> _Supplied entries_:

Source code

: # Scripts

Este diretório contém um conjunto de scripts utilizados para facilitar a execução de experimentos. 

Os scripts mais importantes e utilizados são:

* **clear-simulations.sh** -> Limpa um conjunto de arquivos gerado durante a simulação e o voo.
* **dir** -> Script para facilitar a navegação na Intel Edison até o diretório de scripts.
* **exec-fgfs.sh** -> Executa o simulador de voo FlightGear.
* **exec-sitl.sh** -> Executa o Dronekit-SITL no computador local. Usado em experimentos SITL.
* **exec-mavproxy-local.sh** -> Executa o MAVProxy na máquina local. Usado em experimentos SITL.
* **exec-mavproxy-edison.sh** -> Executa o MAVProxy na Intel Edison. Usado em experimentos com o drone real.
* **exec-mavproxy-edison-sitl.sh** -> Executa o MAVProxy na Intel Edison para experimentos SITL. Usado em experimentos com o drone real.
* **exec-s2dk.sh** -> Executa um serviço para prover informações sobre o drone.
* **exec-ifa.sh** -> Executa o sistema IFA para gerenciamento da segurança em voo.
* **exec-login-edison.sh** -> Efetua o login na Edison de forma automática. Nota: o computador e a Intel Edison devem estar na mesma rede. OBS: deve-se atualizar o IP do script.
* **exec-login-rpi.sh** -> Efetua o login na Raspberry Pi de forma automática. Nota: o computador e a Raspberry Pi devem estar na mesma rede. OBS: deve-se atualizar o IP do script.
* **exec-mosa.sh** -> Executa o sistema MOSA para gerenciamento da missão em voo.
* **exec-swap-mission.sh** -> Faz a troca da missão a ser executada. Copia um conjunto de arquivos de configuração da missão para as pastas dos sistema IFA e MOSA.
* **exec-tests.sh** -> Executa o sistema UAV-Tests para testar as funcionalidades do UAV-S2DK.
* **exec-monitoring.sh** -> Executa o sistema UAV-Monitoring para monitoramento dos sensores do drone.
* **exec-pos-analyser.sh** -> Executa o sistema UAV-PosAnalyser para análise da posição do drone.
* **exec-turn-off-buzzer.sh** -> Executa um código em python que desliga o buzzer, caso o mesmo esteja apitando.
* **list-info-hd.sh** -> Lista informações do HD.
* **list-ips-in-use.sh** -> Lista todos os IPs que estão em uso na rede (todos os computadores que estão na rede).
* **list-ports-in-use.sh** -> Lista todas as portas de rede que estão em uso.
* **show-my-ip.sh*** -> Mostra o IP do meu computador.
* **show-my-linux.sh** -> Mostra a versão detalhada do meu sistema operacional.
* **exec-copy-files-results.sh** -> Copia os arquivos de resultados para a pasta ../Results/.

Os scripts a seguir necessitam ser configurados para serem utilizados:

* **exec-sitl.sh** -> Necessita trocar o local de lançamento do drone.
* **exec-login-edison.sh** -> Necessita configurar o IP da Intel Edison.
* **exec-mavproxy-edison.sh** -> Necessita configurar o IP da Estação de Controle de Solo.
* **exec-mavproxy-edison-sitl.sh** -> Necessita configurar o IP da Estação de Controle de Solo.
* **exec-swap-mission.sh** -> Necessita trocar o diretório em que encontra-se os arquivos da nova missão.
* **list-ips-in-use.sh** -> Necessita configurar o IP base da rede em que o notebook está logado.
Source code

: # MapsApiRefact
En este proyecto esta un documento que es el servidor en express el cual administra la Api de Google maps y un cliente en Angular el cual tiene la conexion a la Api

> _Required action_: How many lines in the data above contain the string "utilizados", matching case exactly? Reply with the number alone.

> _Finished task_: 3